I have been fascinated with tech ever since I looked at a computer. I love robots and envision an autonomous future, but movies like I, Robot made me realize that we need trustworthy AI to ensure we do not cause harm.

I would like to thank my family for introducing me to hardware (Raspberry Pi), which taught me how to code and its real-world impact. To put my love for robotics into practice, I tinkered with ML and landed on reinforcement learning — captivated by the idea of a system learning to perform a task using just feedback.

This path led me to pursue an advanced degree in AI. My advisor introduced me to fundamental challenges that limit the use of RL in the real world, which steered me toward studying trustworthy AI. I look forward to exploring other applications where I can ensure AI is always safe.

Could you tell us an interesting (non-AI related) fact about you?
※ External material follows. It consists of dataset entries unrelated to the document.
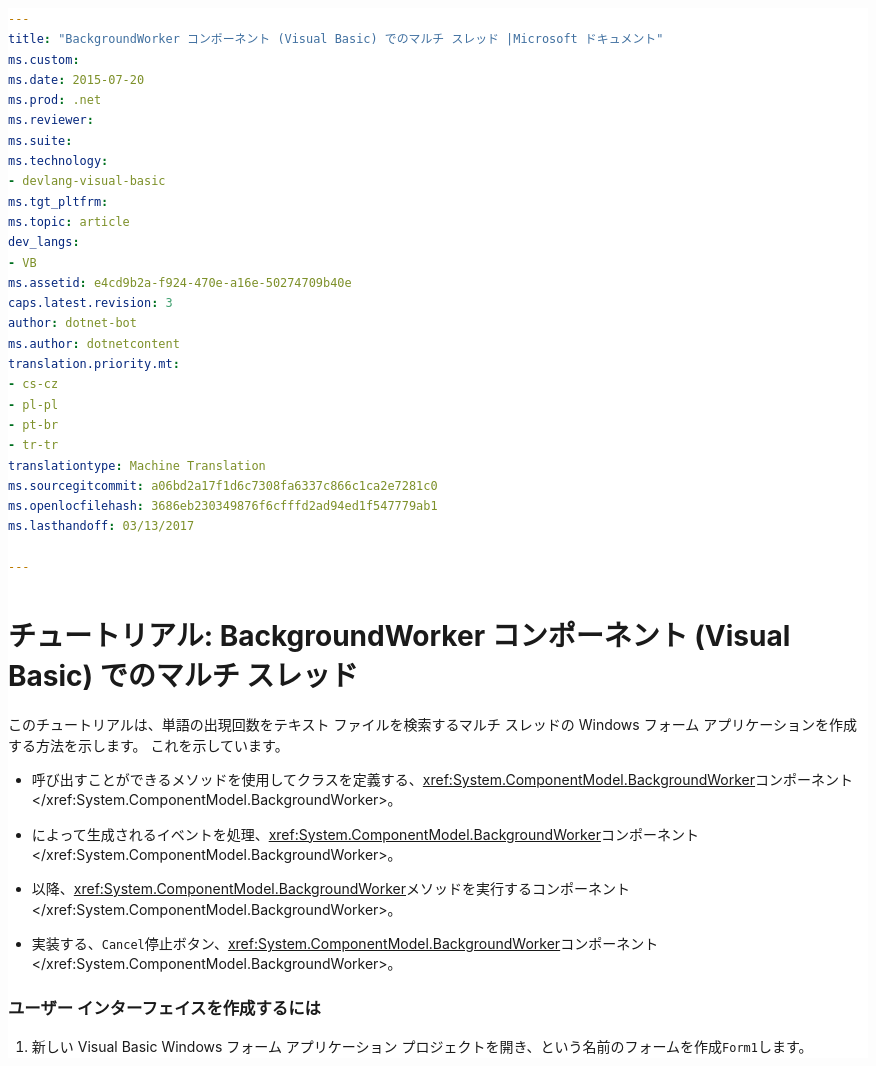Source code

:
 ```yaml
---
title: "BackgroundWorker コンポーネント (Visual Basic) でのマルチ スレッド |Microsoft ドキュメント"
ms.custom: 
ms.date: 2015-07-20
ms.prod: .net
ms.reviewer: 
ms.suite: 
ms.technology:
- devlang-visual-basic
ms.tgt_pltfrm: 
ms.topic: article
dev_langs:
- VB
ms.assetid: e4cd9b2a-f924-470e-a16e-50274709b40e
caps.latest.revision: 3
author: dotnet-bot
ms.author: dotnetcontent
translation.priority.mt:
- cs-cz
- pl-pl
- pt-br
- tr-tr
translationtype: Machine Translation
ms.sourcegitcommit: a06bd2a17f1d6c7308fa6337c866c1ca2e7281c0
ms.openlocfilehash: 3686eb230349876f6cfffd2ad94ed1f547779ab1
ms.lasthandoff: 03/13/2017

---
```

# <a name="walkthrough-multithreading-with-the-backgroundworker-component-visual-basic"></a>チュートリアル: BackgroundWorker コンポーネント (Visual Basic) でのマルチ スレッド
このチュートリアルは、単語の出現回数をテキスト ファイルを検索するマルチ スレッドの Windows フォーム アプリケーションを作成する方法を示します。 これを示しています。  
  
-   呼び出すことができるメソッドを使用してクラスを定義する、<xref:System.ComponentModel.BackgroundWorker>コンポーネント</xref:System.ComponentModel.BackgroundWorker>。  
  
-   によって生成されるイベントを処理、<xref:System.ComponentModel.BackgroundWorker>コンポーネント</xref:System.ComponentModel.BackgroundWorker>。  
  
-   以降、<xref:System.ComponentModel.BackgroundWorker>メソッドを実行するコンポーネント</xref:System.ComponentModel.BackgroundWorker>。  
  
-   実装する、`Cancel`停止ボタン、<xref:System.ComponentModel.BackgroundWorker>コンポーネント</xref:System.ComponentModel.BackgroundWorker>。  
  
### <a name="to-create-the-user-interface"></a>ユーザー インターフェイスを作成するには  
  
1.  新しい Visual Basic Windows フォーム アプリケーション プロジェクトを開き、という名前のフォームを作成`Form1`します。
I love music and I play the piano. I have mostly taught myself via YouTube videos and can finally play almost any song by ear (YAY)! A lesser known fact (rather well-kept secret) about me is I used to mix music and post it on YouTube to potentially kickstart a DJing career.

About Tanmay Ambadkar

I am a Ph.D. Candidate at the Pennsylvania State University, USA. My research studies the various possibilities of reward functions to extend RL to a multitude of real-world use cases that might not follow the standard RL properties. I combine deep reinforcement learning with formal method theory to provide neurosymbolic solutions that are trustworthy and interpretable. My goal is to be able to provide generalizable solutions that can provide robust guarantees and are easily deployable.